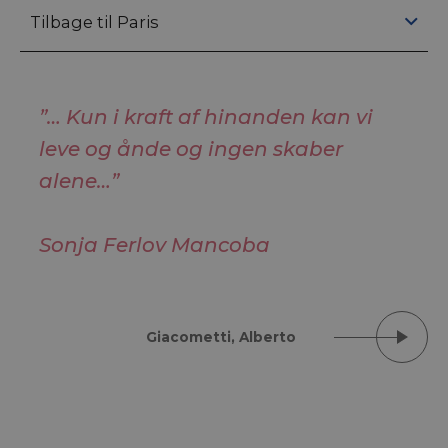
Tilbage til Paris
”… Kun i kraft af hinanden kan vi
leve og ånde og ingen skaber
alene…”
Sonja Ferlov Mancoba
Giacometti, Alberto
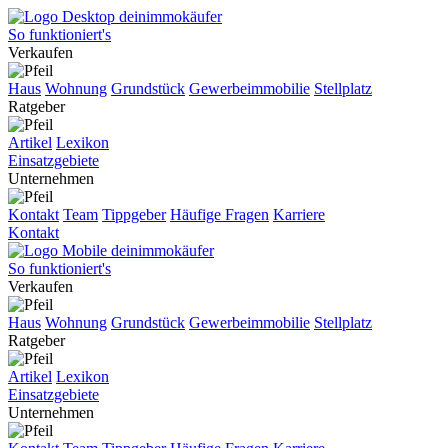
So funktioniert's
Verkaufen
Haus
Wohnung
Grundstück
Gewerbeimmobilie
Stellplatz
Ratgeber
Artikel
Lexikon
Einsatzgebiete
Unternehmen
Kontakt
Team
Tippgeber
Häufige Fragen
Karriere
Kontakt
So funktioniert's
Verkaufen
Haus
Wohnung
Grundstück
Gewerbeimmobilie
Stellplatz
Ratgeber
Artikel
Lexikon
Einsatzgebiete
Unternehmen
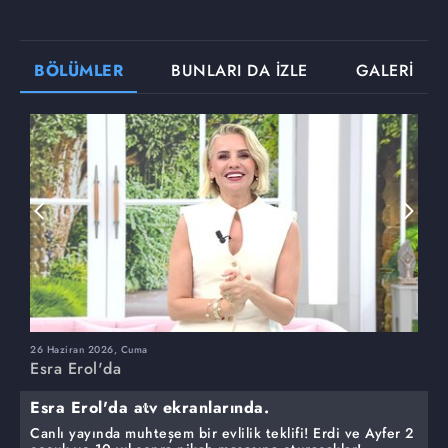
BÖLÜMLER
BUNLARI DA İZLE
GALERİ
26 Haziran 2026, Cuma
2
Esra Erol'da
E
Esra Erol'da atv ekranlarında.
Canlı yayında muhteşem bir evlilik teklifi! Erdi ve Ayfer 2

● YOUR ASSIGNMENT
Copy out, word for word, all the text read from the pages in the records above, and leave the pictures out of your answer.

● ANSWER TO THE PROBLEM
Tilbage til Paris
”… Kun i kraft af hinanden kan vi
leve og ånde og ingen skaber
alene…”
Sonja Ferlov Mancoba
Giacometti, Alberto
So funktioniert's
Verkaufen
Haus
Wohnung
Grundstück
Gewerbeimmobilie
Stellplatz
Ratgeber
Artikel
Lexikon
Einsatzgebiete
Unternehmen
Kontakt
Team
Tippgeber
Häufige Fragen
Karriere
Kontakt
So funktioniert's
Verkaufen
Haus
Wohnung
Grundstück
Gewerbeimmobilie
Stellplatz
Ratgeber
Artikel
Lexikon
Einsatzgebiete
Unternehmen
BÖLÜMLER
BUNLARI DA İZLE
GALERİ
26 Haziran 2026, Cuma
2
Esra Erol'da
E
Esra Erol'da atv ekranlarında.
Canlı yayında muhteşem bir evlilik teklifi! Erdi ve Ayfer 2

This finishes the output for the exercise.